It was the eighth night of Chanukah in Kiel, Germany, a small town with a Jewish population of 500. That year, 1931, the last night Chanukah fell on Friday evening, and Rabbi Akiva Boruch Posner, spiritual leader of the town was hurrying to light the Menorah before the Shabbat set in.
Directly across the Posner’s home stood the Nazi headquarters in Kiel, displaying the dreaded Nazi Party flag in the cold December night. With the eight lights of the Menorah glowing brightly in her window, Rabbi Posner’s wife, Rachel, snapped a photo of the Menorah and captured the Nazi building and flag in the background. She wrote a few lines in German on the back of the photo. “Chanukah, 5692. ‘Judea dies’, thus says the banner. ‘Judea will live forever’, thus respond the lights.”

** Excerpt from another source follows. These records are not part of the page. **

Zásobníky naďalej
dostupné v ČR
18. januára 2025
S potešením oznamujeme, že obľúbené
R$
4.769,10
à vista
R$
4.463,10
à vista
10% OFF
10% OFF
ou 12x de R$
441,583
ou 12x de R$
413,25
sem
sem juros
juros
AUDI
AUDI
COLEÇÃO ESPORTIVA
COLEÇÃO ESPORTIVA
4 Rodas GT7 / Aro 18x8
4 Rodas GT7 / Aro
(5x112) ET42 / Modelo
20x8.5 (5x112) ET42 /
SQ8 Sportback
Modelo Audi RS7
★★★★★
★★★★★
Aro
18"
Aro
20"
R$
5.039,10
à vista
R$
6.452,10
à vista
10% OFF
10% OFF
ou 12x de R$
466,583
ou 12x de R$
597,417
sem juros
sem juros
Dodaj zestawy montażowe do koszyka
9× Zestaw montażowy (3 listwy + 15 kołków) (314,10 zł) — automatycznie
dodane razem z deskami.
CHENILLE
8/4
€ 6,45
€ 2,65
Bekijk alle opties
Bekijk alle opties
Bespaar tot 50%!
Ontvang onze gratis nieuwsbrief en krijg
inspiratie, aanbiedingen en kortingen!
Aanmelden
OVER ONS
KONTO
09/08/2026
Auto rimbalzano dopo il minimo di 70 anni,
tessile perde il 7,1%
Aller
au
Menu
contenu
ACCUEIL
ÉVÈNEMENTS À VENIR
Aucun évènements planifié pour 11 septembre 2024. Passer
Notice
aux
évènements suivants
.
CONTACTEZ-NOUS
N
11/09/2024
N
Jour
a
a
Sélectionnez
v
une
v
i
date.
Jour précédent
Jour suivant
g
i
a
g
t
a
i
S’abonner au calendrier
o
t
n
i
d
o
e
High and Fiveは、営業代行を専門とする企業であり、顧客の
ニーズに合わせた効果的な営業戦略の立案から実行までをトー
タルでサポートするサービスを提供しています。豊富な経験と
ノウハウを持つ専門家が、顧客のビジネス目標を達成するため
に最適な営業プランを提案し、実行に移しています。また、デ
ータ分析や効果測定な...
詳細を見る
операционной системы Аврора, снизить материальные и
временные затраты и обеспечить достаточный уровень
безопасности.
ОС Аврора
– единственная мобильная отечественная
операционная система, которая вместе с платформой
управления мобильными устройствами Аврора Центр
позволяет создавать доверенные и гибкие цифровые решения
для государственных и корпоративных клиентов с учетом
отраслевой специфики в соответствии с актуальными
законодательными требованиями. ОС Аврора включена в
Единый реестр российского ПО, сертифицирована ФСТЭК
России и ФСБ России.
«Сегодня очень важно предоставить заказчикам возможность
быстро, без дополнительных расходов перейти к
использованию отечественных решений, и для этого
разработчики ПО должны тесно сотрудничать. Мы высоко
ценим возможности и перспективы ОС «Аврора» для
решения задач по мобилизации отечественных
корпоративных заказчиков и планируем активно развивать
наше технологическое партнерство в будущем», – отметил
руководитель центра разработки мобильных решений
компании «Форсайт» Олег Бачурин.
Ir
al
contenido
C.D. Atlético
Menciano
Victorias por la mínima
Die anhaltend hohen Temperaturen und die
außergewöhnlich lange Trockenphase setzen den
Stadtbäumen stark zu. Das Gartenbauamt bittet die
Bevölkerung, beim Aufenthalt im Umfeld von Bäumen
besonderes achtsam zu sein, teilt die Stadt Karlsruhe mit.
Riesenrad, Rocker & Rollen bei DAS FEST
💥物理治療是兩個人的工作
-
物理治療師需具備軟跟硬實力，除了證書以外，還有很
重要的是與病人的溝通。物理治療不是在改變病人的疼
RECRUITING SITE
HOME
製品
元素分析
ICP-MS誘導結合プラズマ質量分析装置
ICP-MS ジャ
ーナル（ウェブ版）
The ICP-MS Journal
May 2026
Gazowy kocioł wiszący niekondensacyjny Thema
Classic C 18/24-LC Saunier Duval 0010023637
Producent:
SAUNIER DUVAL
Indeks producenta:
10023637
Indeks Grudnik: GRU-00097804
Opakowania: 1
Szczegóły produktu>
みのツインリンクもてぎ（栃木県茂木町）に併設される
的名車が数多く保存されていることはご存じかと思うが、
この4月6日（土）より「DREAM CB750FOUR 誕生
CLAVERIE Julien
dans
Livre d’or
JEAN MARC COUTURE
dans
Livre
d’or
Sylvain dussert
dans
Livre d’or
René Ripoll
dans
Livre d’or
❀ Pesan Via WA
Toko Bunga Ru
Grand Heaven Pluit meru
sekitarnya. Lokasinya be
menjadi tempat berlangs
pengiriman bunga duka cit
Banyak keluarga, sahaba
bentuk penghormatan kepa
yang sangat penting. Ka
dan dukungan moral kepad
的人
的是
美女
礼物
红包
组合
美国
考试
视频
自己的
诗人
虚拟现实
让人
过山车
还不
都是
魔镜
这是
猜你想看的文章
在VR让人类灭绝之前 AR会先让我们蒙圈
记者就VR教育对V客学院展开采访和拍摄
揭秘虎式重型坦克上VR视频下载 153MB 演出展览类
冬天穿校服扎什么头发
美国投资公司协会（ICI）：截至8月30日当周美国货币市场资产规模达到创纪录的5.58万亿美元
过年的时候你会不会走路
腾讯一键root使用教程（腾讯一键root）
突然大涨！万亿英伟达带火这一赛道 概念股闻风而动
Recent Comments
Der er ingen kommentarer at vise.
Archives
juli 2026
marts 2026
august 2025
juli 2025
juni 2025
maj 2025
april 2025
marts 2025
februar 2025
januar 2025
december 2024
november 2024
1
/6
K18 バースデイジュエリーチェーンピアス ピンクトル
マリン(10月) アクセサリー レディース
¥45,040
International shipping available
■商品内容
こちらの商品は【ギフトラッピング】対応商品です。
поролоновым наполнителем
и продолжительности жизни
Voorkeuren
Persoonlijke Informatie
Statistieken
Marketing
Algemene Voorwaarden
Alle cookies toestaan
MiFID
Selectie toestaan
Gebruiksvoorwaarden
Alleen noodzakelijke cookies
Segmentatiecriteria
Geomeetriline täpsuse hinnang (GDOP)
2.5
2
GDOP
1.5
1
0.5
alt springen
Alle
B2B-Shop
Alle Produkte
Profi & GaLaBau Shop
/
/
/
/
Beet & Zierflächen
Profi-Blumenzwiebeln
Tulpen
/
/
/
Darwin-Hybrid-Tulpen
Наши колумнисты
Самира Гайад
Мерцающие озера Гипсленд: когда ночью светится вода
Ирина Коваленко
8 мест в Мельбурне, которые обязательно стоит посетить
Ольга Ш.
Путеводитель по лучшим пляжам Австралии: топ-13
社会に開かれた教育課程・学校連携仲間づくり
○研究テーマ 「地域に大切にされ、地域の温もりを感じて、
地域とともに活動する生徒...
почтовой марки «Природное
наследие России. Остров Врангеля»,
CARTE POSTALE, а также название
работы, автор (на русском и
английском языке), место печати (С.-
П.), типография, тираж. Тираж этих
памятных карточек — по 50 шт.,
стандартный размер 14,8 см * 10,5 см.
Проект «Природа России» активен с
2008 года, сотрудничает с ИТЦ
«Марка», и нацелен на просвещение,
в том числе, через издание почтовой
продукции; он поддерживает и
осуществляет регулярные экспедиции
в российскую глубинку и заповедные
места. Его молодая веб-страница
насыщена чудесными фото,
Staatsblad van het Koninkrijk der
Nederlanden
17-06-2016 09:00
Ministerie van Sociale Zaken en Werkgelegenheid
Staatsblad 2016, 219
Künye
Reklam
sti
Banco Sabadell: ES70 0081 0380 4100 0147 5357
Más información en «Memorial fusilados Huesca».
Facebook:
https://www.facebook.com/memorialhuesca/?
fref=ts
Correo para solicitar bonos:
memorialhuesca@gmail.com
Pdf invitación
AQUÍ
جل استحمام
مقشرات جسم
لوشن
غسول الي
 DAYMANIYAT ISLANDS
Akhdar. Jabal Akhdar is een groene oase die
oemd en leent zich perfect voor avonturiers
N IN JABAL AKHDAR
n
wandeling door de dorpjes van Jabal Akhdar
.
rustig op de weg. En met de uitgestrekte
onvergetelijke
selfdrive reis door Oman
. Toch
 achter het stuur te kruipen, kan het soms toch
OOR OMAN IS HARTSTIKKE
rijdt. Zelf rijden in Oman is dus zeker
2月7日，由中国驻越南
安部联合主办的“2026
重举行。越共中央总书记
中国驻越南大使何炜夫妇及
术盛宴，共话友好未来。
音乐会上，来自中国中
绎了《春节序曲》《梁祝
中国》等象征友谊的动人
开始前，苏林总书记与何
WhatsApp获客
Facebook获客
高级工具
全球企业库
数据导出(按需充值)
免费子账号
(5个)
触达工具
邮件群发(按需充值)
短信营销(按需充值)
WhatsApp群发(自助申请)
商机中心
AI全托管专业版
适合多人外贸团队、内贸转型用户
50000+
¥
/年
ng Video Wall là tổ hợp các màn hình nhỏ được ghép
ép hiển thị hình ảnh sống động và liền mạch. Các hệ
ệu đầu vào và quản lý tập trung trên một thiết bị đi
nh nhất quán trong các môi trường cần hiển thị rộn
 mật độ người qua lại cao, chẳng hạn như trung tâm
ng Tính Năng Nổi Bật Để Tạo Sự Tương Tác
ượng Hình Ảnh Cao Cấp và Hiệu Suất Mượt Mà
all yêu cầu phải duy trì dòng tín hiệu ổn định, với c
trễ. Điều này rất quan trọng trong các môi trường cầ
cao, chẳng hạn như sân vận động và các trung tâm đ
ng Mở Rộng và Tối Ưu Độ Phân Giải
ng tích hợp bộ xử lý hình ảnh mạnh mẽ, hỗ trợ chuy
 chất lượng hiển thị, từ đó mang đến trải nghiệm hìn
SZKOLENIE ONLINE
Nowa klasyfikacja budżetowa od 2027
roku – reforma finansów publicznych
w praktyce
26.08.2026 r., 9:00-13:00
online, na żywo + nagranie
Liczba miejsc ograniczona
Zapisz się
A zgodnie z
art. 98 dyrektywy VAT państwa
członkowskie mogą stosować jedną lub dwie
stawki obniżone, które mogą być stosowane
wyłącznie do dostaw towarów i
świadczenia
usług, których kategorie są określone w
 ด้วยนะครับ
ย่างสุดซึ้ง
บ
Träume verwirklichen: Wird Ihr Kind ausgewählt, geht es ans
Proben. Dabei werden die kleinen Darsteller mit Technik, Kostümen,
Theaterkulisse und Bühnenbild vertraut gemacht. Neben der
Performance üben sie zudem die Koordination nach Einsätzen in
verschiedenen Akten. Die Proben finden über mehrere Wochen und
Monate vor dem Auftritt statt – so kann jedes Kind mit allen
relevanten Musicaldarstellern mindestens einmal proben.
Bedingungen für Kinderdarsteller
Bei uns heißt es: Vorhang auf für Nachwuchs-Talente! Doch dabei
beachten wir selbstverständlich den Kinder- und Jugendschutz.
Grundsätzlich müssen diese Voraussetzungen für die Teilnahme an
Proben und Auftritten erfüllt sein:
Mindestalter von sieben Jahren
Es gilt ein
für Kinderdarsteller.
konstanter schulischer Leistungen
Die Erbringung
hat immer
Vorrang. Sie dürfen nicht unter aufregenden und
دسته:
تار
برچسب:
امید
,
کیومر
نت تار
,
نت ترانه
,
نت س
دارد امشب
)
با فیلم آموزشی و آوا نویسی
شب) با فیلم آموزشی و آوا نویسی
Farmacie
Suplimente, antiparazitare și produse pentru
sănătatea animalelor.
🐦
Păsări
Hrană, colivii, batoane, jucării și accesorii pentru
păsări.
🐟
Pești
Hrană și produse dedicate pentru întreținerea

The image, freezing in time a notorious piece of the past, has grown to become an iconic part of history for the Jewish community. But until just recently, not much was known about the origins of the photo. Both the menorah and photo survived World War II, with the Hanukkah finding its way to Yad Vashem through the loan of Yehudah Mansbuch. Mansbuch is the grandson of the woman who took the picture, and he retains the original snapshot. When Yad Vashem was putting together its plans to open the Holocaust History Museum, a team of researchers set out to learn more about this famous photo. Their inquiries led to Mansbuch, who explained how his grandmother and grandfather had lived under Nazi oppression in Kiel, Germany, eventually fleeing to then-Palestine in 1934.
Yehudah Mansbuch, the grandson of the family who took the photo, remembers:
“It was on a Friday afternoon right before Shabbat that this photo was taken. My grandmother realized that this was a historic photo, and she wrote on the back of the photo that ‘their flag wishes to see the death of Judah, but Judah will always survive, and our light will outlast their flag.’ My grandfather, the rabbi of the Kiel community, was making many speeches, both to Jews and Germans. To the Germans he warned that the road they were embarking on was not good for Jews or Germans, and to the Jews he warned that something terrible was brewing, and they would do well to leave Germany. My grandfather fled Germany in 1933, and moved to Israel. His community came to the train station to see him off, and before departed he urged his people to flee Germany while there’s still time.”
The couple’s prescience saved an entire community; only eight of the five hundred Jews perished in the Holocaust, with the rest fleeing before the systematic slaughter began. Today, Yehudah Mansbuch lives in Haifa (Israel) with his family. Each Hanukkah, Yad Vashem returns the now famous menorah to the family, who light the candles for eight nights before returning the piece of history back to the Holocaust trust.
- The Hanukkah menorah, also chanukiah or hanukkiah, is a nine-branched candelabrum lit during the eight-day holiday of Hanukkah, as opposed to the seven-branched menorah used in the ancient Temple or as a symbol. On each night of Hanukkah a new branch is lit. The ninth holder, called the shamash (“helper” or “servant”), is for a candle used to light all other candles and/or to be used as an extra light.